Ebook: Query Processing over Graph-structured Data on the Web
In the last years, Linked Data initiatives have encouraged the publication of large graph-structured datasets using the Resource Description Framework (RDF). Due to the constant growth of RDF data on the web, more flexible data management infrastructures must be able to efficiently and effectively exploit the vast amount of knowledge accessible on the web.
This book presents flexible query processing strategies over RDF graphs on the web using the SPARQL query language. In this work, we show how query engines can change plans on-the-fly with adaptive techniques to cope with unpredictable conditions and to reduce execution time. Furthermore, this work investigates the application of crowdsourcing in query processing, where engines are able to contact humans to enhance the quality of query answers.
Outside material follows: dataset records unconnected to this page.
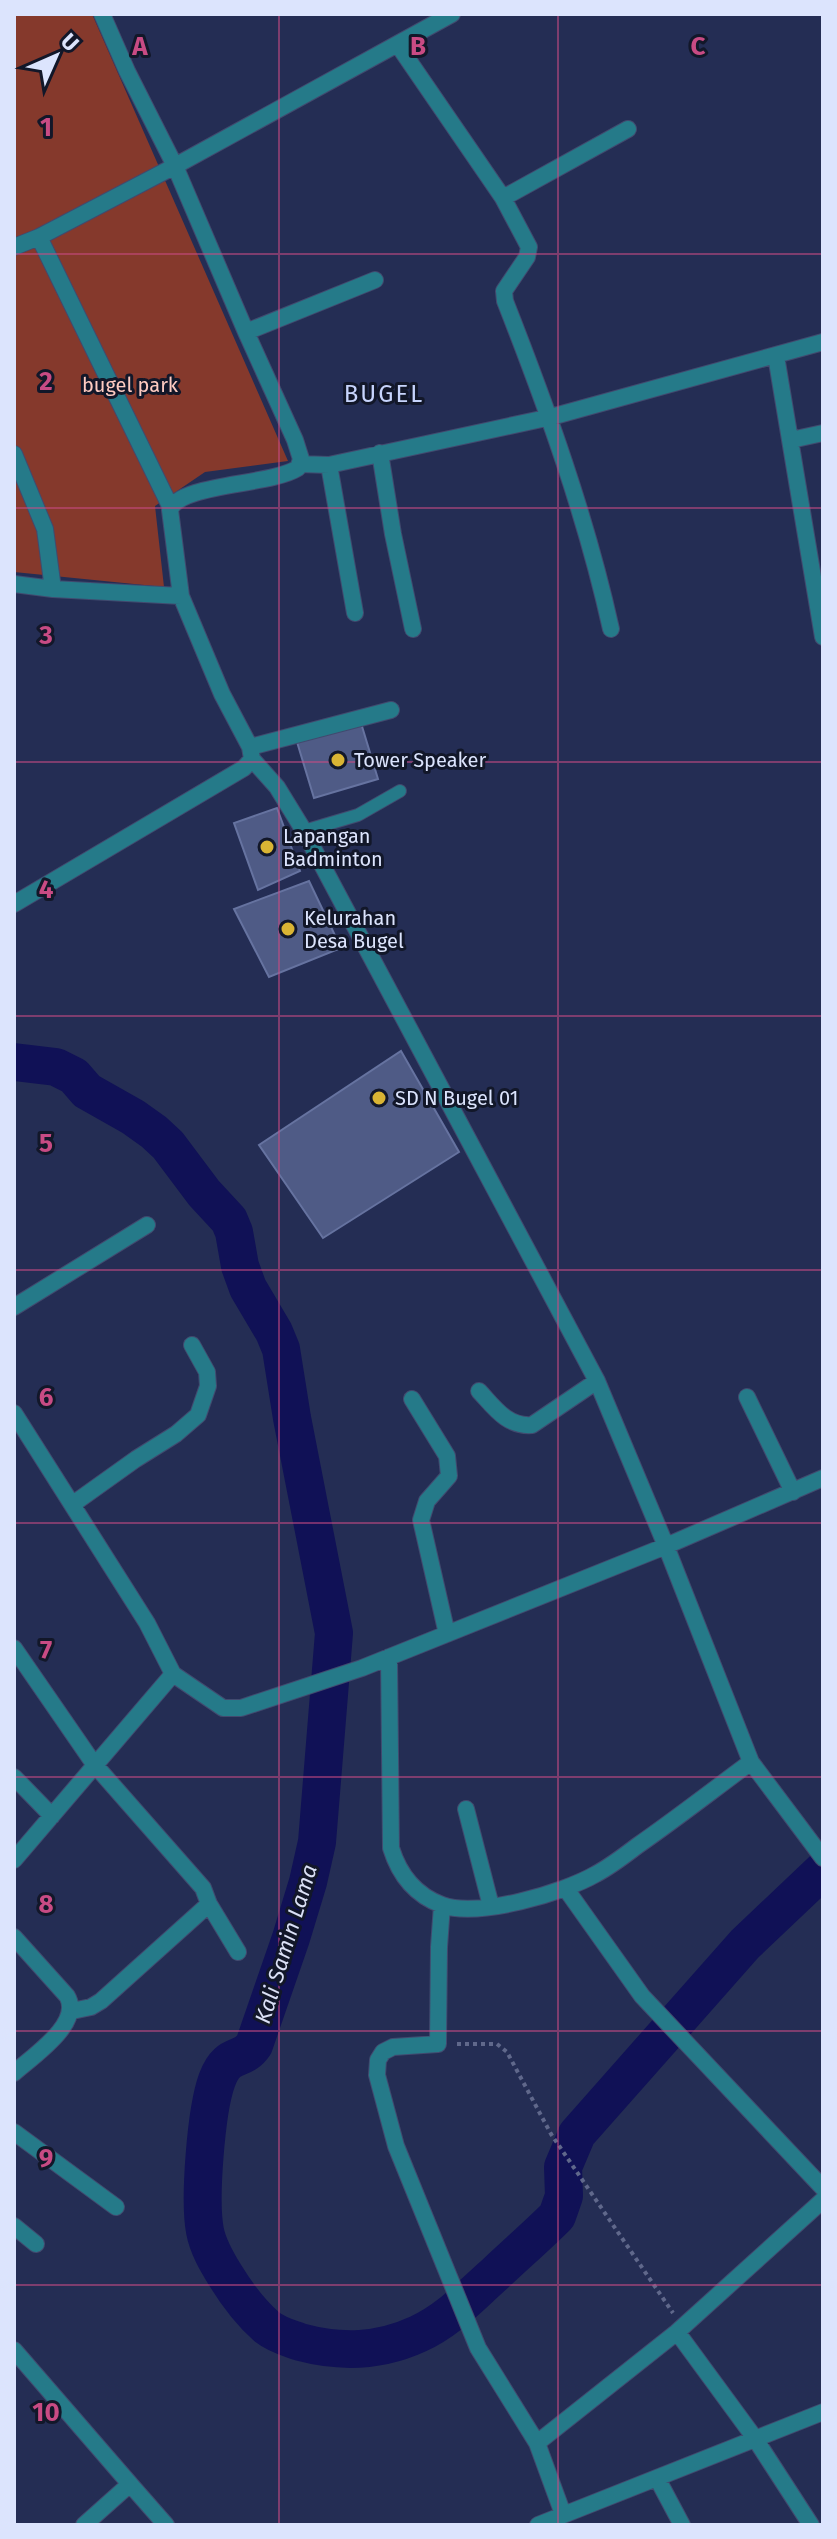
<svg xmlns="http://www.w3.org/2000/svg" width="837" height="2539" viewBox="0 0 837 2539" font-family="'Fira Sans',sans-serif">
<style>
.green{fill:#85392c}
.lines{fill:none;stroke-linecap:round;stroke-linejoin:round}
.river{stroke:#101156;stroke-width:38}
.building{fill:#4f5b86;stroke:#6673a0;stroke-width:2}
.lane-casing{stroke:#414a6f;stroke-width:14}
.street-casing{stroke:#414a6f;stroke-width:18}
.path{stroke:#60688b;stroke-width:4;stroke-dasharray:4 4;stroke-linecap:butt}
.lane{stroke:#257a89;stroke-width:12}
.street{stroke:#257a89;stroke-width:16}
.grid{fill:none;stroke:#c84b84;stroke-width:2;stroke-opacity:0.55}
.poi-dot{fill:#d9b434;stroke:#121729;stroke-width:3}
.labels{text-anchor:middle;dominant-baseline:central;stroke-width:6;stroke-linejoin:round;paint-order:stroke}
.park-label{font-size:20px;fill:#fecbc1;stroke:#121729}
.poi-label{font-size:20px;fill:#dce4fd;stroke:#121729;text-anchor:start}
.water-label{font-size:22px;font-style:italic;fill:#dbe1f7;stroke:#121729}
.quarter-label{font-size:24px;letter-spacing:2px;fill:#c7d4fc;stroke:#121729}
.grid-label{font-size:26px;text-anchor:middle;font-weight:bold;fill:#c84b84;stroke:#121729;stroke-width:6;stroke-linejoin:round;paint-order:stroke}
</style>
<rect width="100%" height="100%" fill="#242d54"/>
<path class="green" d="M 14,14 L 92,14 L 288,461 L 205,472 L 155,506 L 164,587 L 14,572 Z"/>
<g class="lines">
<path class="river" d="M 14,1062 L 56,1067 L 74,1076 L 87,1091 L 133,1117 L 154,1132 L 168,1145 L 204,1193 L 229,1220 L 234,1232 L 240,1266 L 248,1288 L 274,1332 L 281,1349 L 292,1418 L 334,1633 L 317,1842 L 308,1882 L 291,1938 L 254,2045 C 242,2063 228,2050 217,2080 C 206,2110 199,2200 205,2231 C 208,2247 217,2262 225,2275 C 236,2293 251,2313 267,2327 C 277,2335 289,2338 300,2342 C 341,2353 379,2352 418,2334 C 449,2320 470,2296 495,2274 C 515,2255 537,2236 557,2216 L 564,2196 L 563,2167 L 577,2134 L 745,1944 L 823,1870"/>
</g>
<path class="building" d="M 361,723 L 378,779 L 314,798 L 297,742 Z
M 277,808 L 300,871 L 258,890 L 234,823 Z
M 309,881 L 341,948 L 269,977 L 234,909 Z
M 401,1051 L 459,1152 L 323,1238 L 259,1145 Z"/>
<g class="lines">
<g class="lane-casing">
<path id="lane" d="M 304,831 L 358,815 L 400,791"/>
</g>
<g class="street-casing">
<path id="street" d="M 398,45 L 503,198 L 529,247 L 527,257 L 504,291 L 505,301 C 547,408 586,516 611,629
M 503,198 L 628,129
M 39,237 L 170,506
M 14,247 L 39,237 L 175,166 L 452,14
M 246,332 L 375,280
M 776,356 L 823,637
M 791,440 L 823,433
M 380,453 L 393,534 L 413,629
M 14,454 L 45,529 L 53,589
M 300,464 L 329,465 L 551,417 L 823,342
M 329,465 L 355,613
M 14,584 L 53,589 L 181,596
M 250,747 L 391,710
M 252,759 L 277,787 L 304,831 L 597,1381 L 666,1546 L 751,1762 L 823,1858
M 14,904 L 244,768 L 252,759 L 250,747 L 222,694 L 181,596 L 170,510 C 180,483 270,486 298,468 L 301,459 L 295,440 L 246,332 L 175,166 L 127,71 L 102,14
M 14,1307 L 147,1225
M 479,1391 C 494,1407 507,1427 532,1425 L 597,1381
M 747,1397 L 793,1492
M 412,1399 L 447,1456 L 449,1476 L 427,1501 L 421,1520 L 447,1634
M 14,1413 L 147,1623 L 173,1674 L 14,1860
M 73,1504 L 136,1459 L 176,1434 L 198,1415 L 208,1386 L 207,1372 L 192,1345
M 14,1648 L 94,1764 L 203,1888 L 209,1904 L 238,1952
M 389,1657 L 391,1848 C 399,1874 415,1895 442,1905 C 478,1918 563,1893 596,1874 C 611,1866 624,1856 637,1846 C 676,1819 713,1790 751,1762
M 173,1674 L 223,1708 L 241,1708 L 362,1668 L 666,1546 L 823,1478
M 14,1777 L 52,1816
M 466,1809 L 491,1906
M 566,1889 L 642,1996 L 823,2188
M 442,1905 L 439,1947 L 438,2044 L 393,2047 L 383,2052 L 378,2060 L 377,2075 L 396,2146 L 478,2348 L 537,2443
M 14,1937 L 67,1996 C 83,2023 33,2056 14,2073
M 72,2011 L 91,2007 L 101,2001 L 209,1904
M 14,2132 L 116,2207
M 14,2226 L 36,2244
M 677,2332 L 754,2437 L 811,2525
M 14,2350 L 130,2484 L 84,2525
M 657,2478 L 682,2525
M 130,2484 L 166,2525
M 563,2514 L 537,2443 L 677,2332 L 823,2200
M 538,2525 L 823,2412"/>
</g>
<path class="path" d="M 457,2044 L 497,2044 L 507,2052 L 551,2134 L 673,2313"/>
<use href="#lane" class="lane"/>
<use href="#street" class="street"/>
</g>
<path class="grid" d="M 279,14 L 279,2525M 558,14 L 558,2525M 14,254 L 823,254M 14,508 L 823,508M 14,762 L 823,762M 14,1016 L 823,1016M 14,1270 L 823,1270M 14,1523 L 823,1523M 14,1777 L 823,1777M 14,2031 L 823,2031M 14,2285 L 823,2285"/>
<g class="poi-dot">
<circle cx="338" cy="760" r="8"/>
<circle cx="267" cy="847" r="8"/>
<circle cx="288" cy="929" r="8"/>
<circle cx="379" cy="1098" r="8"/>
</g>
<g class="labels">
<g class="park-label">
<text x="130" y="385">bugel park</text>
</g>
<g class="poi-label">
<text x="354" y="760">Tower Speaker</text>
<text x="283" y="836">Lapangan<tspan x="283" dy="23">Badminton</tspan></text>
<text x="304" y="918">Kelurahan<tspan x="304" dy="23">Desa Bugel</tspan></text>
<text x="395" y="1098">SD N Bugel 01</text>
</g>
<g class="water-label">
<text transform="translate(286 1944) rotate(-73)">Kali Samin Lama</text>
</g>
<g class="quarter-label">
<text x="384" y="394">BUGEL</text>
</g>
</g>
<g class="grid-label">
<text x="140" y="55">A</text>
<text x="418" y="55">B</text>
<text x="698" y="55">C</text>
<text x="46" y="136">1</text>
<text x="46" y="390">2</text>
<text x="46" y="644">3</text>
<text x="46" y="898">4</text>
<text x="46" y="1152">5</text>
<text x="46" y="1406">6</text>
<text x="46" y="1659">7</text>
<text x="46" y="1913">8</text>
<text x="46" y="2167">9</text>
<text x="46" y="2421">10</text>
</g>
<rect width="837" height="2539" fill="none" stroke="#dce4fd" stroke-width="32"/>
<g transform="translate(56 56) rotate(45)" stroke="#121729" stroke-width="6" paint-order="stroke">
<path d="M0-6L14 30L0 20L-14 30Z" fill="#dce4fd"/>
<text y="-12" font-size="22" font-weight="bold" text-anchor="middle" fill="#dce4fd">U</text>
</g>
</svg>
The theoretical and empirical results presented in this book indicate that flexible techniques allow for querying RDF data sources efficiently and effectively.
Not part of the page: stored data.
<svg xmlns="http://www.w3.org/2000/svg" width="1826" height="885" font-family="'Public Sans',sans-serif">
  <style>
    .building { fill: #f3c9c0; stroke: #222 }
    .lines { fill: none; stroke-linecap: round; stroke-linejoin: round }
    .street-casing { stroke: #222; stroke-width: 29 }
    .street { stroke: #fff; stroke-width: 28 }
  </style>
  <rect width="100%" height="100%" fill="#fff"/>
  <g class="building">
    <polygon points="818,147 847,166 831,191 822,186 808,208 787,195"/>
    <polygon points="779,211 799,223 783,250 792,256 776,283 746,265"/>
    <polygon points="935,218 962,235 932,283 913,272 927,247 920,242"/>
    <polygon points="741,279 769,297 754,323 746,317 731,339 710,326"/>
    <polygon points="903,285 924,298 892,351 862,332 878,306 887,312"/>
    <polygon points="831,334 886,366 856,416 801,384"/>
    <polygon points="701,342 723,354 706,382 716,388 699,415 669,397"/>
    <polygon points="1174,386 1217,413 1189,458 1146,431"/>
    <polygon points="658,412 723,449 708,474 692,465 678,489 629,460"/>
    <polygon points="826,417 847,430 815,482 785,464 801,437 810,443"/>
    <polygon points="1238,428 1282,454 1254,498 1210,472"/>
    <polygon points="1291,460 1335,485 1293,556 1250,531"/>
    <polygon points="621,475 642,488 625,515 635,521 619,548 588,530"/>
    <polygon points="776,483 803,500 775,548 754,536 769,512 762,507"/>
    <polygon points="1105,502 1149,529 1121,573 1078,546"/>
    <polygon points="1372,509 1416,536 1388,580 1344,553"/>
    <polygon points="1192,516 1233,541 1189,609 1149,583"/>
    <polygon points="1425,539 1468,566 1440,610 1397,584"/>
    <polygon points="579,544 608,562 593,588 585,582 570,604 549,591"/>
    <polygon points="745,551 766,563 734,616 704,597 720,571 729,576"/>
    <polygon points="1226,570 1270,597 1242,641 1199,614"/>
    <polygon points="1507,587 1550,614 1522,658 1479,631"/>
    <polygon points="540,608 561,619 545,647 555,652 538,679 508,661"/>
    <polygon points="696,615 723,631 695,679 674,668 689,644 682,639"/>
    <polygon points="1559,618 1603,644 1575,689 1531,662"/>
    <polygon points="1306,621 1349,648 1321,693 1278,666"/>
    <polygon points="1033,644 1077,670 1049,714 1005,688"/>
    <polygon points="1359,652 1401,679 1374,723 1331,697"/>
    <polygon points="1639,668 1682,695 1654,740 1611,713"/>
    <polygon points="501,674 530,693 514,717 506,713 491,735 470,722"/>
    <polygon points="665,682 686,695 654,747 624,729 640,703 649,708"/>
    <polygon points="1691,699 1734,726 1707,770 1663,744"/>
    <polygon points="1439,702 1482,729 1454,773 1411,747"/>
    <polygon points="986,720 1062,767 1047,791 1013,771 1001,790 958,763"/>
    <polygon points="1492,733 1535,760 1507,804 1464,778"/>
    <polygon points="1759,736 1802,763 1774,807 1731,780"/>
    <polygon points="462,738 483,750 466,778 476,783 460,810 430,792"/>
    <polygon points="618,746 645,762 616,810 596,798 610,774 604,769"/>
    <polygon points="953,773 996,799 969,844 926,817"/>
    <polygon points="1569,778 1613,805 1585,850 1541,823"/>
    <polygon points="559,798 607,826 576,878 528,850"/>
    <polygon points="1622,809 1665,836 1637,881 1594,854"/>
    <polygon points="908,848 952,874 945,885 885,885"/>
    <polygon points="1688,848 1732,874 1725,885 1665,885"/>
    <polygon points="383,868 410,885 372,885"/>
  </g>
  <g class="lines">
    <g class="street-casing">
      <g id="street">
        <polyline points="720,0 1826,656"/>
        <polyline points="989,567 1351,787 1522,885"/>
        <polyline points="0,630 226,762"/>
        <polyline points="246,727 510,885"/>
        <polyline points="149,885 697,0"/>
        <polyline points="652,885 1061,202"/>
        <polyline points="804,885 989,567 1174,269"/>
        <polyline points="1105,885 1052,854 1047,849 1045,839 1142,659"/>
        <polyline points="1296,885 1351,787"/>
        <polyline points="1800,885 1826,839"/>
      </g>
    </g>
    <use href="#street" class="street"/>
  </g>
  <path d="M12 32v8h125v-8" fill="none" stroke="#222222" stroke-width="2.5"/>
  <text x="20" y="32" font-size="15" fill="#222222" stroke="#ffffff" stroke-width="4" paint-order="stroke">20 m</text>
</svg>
Linked Data initiatives have encouraged the publication of large datasets on the Web. As a result, a huge dataspace known as the Linked Open Data (LOD) Cloud has emerged, where data is represented using the graph-based data model RDF and can be queried using the SPARQL language. In order to support querying capabilities over Linked Data sets, web access interfaces such as SPARQL endpoints or Triple Pattern Fragment (TPF) servers have been deployed. TPF servers support the evaluation of single triple patterns and have been recently proposed as a highly available mechanism to query RDF data online. Despite these developments, the web-like characteristics of RDF sources pose fundamental challenges to Linked Data management that impact on the efficiency and effectiveness of query processing engines over autonomous and remote RDF datasets.
Regarding efficient query processing, the lack of statistics about selectivities and data distributions, as well as unpredictable data transfer rates and server workload, can negatively impact the performance of query engines that consume Linked Data, even in presence of the innovative querying capabilities offered by TPF servers. This problem is mainly generated because existing SPARQL engines implement query execution strategies of fixed plans following the traditional optimize-then-execute paradigm, instead of following adaptive strategies that adjust query executions to unexpected runtime conditions. To tackle this problem, in this thesis we present an adaptive SPARQL query engine tailored to execute queries against TPFs. Our solution exploits the statistics provided by TPFs during query optimization to devise effective plans quickly. The plans are executed by our adaptive engine able to change query execution schedulers to reduce query runtime. The results of our empirical studies indicate that our solution outperforms static web query schedulers in scenarios with unpredictable transfer delays or data distributions and also provide novel insights about the tradeoffs of different adaptive strategies when evaluating selective and non-selective queries.
An orthogonal but equally important aspect of querying Linked Data is the quality of the retrieved data. Recent studies reveal that RDF datasets exhibit varying quality in different dimensions including completeness, semantic validity, and semantic accuracy. Moreover, the semi-structured nature of RDF data makes it very hard to assess the quality of datasets up front. Executing SPARQL queries against data with quality issues leads to low-quality and even incomplete results. To overcome similar challenges in structured databases, state-of-the-art solutions have investigated a hybrid paradigm in which the contribution of human crowds is integrated into query processing to enhance the quality of the query results. Based on these findings, we propose a novel hybrid query processing engine that brings together machine and human computation to execute SPARQL queries. Our solution implements a query engine that relies on the graph structure of RDF data to decide on-the-fly which parts of a SPARQL query should be executed against a dataset or via crowdsourcing. Our engine encodes the knowledge collected from the crowd as fuzzy RDF graphs which are exploited in subsequent query executions. We empirically evaluated the performance of our solution and the experimental results show that our engine is able to enhance the completeness of SPARQL queries while retrieving correct answers from the crowd. Furthermore, we conducted an extensive empirical analysis to study the applicability of crowdsourcing to detect different quality issues in Linked Data. We compare the performance of combining experts and lay users in two different workflows. Our results indicate that crowdsourcing is also a feasible solution to detect low-quality statements in Linked Data sets and that both types of crowds exhibit complementary skills when assessing different quality issues.
In summary, the main contribution of this thesis is the definition of flexible query processing strategies over RDF graphs on the web. In this thesis, we show how query engines can change plans on-the-fly with adaptive techniques to reduce execution time or even contact humans to enhance the quality of query answers. Due to the constant growth of graph-structured data on the web, more flexible data management infrastructures are required in order to be able to efficiently and effectively exploit the vast amount of knowledge accessible on the web.